Plus, what guarantees will you bring to the C-suite that the new system doesn’t have the same issues as the one being replaced?
Door Number 2: Buy Time and aim for quick wins
A more reasonable approach is an outside-in plan to deal with symptoms first and move in to root causes over time. Examples of quick wins:
Optimise databases and caches
Introduce CDN layers and network filters to network risk
Optimise the cloud stack configuration (notably routing and access)
Increase resources on hot nodes
Force-Fail stuck nodes sooner to stay ahead of any congestions
This approach allows for actionable and measurable progress while you build more influence and awareness of the situation. Itzy highlights that this is also a great time to upskill the team in much-needed areas, e.g. testing, delivery producedures, etc.
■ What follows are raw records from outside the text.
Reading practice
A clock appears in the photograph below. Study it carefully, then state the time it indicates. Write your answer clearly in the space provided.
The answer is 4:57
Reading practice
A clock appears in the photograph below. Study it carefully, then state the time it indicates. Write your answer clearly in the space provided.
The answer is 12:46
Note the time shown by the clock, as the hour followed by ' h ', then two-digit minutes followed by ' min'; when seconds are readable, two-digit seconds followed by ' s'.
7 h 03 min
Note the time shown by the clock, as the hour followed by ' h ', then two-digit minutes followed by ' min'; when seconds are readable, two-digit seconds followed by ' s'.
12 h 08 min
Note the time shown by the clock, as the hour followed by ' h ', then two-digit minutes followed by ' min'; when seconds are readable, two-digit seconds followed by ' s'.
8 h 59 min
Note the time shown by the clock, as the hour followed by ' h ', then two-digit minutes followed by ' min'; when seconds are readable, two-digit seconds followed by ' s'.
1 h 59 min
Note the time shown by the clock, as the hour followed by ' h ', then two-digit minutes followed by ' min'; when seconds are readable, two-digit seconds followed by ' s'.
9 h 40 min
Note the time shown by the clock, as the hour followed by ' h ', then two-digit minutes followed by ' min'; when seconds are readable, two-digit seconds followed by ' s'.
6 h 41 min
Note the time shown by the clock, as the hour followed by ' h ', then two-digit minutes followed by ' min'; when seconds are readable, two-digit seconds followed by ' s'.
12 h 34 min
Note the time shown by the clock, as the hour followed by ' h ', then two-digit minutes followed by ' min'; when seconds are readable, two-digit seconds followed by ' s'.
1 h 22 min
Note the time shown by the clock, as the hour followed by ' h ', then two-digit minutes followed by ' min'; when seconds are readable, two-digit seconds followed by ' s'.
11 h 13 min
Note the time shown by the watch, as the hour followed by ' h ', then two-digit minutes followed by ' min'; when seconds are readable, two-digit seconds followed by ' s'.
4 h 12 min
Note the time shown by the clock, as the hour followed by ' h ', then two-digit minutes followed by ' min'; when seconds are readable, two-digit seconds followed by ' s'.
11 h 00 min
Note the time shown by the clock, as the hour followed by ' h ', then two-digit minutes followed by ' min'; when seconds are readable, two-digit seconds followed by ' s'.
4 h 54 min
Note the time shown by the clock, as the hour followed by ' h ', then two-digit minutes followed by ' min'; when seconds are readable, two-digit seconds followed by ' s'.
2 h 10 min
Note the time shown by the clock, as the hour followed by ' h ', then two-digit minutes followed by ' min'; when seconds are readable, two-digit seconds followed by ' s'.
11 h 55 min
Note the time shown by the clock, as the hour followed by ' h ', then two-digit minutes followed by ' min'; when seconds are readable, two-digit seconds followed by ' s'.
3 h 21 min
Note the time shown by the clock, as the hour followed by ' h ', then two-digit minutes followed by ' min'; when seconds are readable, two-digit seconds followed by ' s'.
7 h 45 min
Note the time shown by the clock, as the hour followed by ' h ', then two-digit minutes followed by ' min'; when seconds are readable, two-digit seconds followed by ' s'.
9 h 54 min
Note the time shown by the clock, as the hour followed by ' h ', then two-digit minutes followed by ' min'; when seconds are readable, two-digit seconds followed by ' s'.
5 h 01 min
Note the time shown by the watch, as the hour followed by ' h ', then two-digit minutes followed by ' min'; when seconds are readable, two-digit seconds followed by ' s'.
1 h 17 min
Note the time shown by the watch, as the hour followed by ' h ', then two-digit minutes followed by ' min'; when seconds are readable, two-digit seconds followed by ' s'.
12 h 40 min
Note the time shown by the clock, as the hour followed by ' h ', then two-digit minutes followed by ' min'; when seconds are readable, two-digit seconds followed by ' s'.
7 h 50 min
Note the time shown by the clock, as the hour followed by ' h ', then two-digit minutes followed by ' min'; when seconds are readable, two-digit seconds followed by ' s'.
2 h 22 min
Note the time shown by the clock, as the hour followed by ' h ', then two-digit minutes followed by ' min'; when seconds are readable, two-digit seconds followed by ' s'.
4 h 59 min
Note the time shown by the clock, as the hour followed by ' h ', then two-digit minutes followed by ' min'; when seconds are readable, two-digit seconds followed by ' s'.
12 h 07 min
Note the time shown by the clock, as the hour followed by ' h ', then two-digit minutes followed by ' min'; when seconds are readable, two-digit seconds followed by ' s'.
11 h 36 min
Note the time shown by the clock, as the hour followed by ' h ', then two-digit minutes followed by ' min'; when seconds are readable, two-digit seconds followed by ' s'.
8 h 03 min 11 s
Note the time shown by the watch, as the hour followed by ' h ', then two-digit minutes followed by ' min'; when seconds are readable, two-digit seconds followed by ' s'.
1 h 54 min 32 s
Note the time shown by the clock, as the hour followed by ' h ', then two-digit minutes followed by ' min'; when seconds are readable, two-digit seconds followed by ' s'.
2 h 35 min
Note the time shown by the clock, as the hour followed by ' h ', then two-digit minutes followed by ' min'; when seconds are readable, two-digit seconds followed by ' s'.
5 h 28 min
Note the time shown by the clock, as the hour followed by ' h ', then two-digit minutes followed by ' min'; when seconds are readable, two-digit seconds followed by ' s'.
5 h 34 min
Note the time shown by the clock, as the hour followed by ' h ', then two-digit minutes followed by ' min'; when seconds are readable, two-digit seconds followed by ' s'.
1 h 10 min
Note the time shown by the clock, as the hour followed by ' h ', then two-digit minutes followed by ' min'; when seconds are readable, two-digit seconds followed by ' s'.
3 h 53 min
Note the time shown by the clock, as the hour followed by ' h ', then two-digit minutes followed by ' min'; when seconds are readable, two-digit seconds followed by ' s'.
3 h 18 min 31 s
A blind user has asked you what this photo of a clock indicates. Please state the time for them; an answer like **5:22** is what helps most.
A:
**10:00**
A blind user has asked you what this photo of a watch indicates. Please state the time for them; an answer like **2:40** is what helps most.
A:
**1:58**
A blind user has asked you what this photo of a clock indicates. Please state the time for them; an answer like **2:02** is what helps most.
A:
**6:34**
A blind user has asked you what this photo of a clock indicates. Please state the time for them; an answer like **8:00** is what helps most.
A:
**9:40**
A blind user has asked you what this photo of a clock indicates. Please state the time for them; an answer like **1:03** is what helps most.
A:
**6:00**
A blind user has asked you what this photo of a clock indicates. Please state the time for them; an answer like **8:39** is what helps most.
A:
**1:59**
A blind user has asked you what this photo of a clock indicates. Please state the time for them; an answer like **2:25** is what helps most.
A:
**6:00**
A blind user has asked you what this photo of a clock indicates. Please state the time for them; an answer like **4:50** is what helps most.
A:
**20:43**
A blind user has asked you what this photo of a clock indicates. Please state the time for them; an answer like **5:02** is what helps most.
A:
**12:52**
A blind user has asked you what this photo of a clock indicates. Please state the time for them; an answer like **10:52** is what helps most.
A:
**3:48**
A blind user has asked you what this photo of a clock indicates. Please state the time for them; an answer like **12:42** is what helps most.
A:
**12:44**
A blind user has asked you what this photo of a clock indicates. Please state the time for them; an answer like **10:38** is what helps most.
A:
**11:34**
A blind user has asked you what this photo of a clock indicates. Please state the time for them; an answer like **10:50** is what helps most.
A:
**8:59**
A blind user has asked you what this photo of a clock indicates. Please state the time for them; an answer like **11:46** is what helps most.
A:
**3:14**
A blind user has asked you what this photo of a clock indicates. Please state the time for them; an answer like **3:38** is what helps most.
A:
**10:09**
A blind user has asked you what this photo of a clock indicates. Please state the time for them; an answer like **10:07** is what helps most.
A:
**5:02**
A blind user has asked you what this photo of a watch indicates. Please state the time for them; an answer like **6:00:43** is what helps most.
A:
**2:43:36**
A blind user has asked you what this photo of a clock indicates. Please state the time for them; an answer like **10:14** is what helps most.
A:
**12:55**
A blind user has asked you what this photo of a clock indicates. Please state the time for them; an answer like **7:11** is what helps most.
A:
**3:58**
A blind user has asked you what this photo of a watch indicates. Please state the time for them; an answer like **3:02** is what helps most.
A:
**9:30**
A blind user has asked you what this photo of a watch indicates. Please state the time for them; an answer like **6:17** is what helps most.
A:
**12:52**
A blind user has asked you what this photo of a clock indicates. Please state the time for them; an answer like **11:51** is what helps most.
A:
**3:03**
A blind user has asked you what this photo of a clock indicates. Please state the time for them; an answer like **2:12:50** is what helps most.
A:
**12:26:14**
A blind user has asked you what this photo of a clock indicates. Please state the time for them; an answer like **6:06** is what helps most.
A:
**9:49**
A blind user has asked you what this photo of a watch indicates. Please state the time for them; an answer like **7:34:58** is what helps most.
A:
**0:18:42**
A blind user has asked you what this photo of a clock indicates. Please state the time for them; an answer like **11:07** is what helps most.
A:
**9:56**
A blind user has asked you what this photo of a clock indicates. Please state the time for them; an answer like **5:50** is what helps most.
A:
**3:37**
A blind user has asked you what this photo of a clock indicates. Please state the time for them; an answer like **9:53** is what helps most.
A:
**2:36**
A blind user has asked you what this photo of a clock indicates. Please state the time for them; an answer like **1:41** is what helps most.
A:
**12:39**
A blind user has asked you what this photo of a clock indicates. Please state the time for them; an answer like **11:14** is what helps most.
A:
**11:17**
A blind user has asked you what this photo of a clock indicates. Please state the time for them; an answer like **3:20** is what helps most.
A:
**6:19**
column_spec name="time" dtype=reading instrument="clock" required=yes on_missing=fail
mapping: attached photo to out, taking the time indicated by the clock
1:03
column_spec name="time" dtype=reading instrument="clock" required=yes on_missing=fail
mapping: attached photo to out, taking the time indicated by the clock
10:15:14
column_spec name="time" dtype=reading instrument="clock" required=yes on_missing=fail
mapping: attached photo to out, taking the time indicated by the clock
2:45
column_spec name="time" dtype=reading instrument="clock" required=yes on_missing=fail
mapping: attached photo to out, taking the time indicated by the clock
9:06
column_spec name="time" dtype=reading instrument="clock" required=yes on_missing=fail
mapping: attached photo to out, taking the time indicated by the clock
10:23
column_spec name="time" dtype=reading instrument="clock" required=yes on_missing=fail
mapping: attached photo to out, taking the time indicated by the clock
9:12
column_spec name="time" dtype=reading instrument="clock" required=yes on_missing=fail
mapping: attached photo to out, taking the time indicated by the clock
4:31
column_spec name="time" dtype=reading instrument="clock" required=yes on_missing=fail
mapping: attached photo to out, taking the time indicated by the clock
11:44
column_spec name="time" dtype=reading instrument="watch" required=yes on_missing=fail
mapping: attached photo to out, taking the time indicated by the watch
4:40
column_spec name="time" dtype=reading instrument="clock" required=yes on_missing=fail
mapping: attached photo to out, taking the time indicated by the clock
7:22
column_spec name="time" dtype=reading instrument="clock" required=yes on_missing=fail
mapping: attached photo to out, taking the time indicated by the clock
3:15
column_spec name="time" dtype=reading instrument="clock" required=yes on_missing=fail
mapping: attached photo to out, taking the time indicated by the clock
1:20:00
Door Number 3: Gradual Modernization
The Strangler Fig continues to be a great risk management pattern. Best paired in cycles with the wins from the above chapter, gradual modernization is a predictable approach to isolated key parts of the system so they can be modernised or replaced individually.
Looks great on paper, but requires significant planning to handle the mental load required to get the tangles right and keep a clean state without dragging too much of the yarn along.
Other highlights 👇
Legacy Modernization meets GenAI
Alongside the release of the latest Thoughtworks Technology Radar, the Legacy Modernization meets GenAI compendium has been receiving generous updates in the last few weeks.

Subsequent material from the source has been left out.